Green plants can also be found on and around coral reefs. Some are green seaweeds, such as Ulva, Halimeda and Padina, but more common are seed-plants known collectively as seagrasses. Most of the seagrasses to be found off the coast of Sumatra, particularly in the Riau Archipelago, belong to the family Hydrocharitaceae, which includes the cosmopolitan Canadian pond weed Elodea canadensis. Unlike Elodea, however, most seagrasses look remarkably grass-like, with long, narrow leaves (one important exception to this is Halophila, which has spoon-shaped leaves). Seagrasses form mixed-species meadows, particularly of Thalassia hemprichii and Enhalus acoroides (den Hartog 1958), or pure stands, depending on the substrate. Distinct zonation of species can also be observed (McComb et al. 1981).
Seagrass leaves may carry very heavy loads of epiphytes, so many in fact that half the above-ground biomass of a seagrass meadow can be accounted for by epiphytes such as bacteria, algae and various sedentary marine animals.

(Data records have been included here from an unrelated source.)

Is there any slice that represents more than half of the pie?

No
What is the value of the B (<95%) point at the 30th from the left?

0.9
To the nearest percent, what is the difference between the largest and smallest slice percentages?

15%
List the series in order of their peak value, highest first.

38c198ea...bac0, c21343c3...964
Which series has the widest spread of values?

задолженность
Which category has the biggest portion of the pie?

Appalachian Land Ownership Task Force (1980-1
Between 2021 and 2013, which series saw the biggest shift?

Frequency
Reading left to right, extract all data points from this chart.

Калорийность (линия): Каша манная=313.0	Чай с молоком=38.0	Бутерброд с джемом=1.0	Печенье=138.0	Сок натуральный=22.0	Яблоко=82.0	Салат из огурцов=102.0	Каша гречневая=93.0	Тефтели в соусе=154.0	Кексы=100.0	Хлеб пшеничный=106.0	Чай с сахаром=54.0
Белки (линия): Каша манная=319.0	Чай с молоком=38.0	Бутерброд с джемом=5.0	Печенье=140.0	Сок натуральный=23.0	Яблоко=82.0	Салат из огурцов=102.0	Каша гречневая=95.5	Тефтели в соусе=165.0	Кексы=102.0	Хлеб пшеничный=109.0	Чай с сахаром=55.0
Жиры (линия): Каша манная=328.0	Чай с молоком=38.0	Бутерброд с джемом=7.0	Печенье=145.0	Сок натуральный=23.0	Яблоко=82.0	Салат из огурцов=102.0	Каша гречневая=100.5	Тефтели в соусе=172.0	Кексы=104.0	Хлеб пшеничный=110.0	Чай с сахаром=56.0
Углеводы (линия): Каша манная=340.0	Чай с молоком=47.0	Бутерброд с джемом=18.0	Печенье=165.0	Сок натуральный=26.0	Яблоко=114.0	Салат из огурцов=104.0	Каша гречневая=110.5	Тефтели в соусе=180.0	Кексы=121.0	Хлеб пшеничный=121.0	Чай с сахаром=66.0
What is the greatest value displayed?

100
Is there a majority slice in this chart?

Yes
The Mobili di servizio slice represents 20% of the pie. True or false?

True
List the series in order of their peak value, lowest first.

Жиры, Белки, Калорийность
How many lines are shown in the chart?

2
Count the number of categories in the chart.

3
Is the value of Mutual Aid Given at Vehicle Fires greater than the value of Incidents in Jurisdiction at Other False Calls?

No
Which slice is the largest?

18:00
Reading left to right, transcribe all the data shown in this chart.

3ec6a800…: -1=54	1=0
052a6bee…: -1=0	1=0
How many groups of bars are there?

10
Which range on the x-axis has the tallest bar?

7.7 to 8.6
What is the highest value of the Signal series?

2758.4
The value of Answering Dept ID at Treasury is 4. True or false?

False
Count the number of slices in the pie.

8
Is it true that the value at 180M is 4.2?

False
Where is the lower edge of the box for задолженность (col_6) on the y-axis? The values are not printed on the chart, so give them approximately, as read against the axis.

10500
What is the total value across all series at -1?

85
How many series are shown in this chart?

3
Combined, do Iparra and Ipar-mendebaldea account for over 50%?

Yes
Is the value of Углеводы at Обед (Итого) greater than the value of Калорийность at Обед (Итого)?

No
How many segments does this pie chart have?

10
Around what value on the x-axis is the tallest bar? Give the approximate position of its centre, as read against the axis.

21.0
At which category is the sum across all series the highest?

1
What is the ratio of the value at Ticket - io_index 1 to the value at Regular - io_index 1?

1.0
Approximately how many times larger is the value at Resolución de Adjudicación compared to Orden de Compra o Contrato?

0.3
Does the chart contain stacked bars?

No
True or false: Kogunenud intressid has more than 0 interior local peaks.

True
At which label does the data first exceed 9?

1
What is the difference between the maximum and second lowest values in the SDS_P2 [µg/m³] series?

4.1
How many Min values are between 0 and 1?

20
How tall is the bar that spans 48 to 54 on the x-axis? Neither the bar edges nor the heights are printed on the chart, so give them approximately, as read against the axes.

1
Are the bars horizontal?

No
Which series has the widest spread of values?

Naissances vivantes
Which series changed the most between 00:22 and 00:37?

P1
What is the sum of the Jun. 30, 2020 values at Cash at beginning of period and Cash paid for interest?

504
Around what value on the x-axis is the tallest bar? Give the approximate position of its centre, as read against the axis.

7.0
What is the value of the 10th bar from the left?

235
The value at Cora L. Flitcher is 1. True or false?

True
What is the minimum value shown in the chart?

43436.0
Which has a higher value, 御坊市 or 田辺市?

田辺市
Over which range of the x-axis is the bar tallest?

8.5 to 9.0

These epiphytes tend to thrive in nutrient-enriched water caused by human activity, but the enhanced growth of epiphytes reduces the amount of light reaching the seagrass, somedmes to its ultimate demise.
The flowers of seagrasses open underwater and the pollen is dispersed either by water currents or, if floating, by being blown across the water surface. Some seagrasses do, however, exhibit various forms of self-pollination (den Hartog 1958).
Seagrass meadows have a high standing crop, high productivity (about one-third of a lowland forest), and they are able to concentrate available nutrients. They would therefore be expected to be important in food chains and this is indeed the case, but primarily through their detritus rather than through being grazed. The detritus is eaten by crabs and molluscs which are in turn eaten by fishes. Seagrass is grazed by green turtles and dugong Dugong dugon, but they take only a small proportion of the productivity (McComb et al. 1981). Dugong are now extremely rare and it is doubtful whether a viable population exists anywhere off Sumatra.
Productivity
The net primary productivity of coral reef ecosystems can be as much as 2,000g carbon per m2 per year. This is higher than almost any other terrestrial or aquatic ecosystem anywhere in the world. For example, the equivalent average figure for tropical forest and estuaries is l,800g, for open ocean 125g and for savanna 700g (Whittaker and Likens 1973). In reef lagoons (i.e., where there is little turbulence and thus little mixing of water), the net primary productivity is much lower. For example, Nontji and Setiapermana (1980) recorded values of 39-96g carbon per m2 per year for lagoons in the Seribu Archipelago off Jakarta.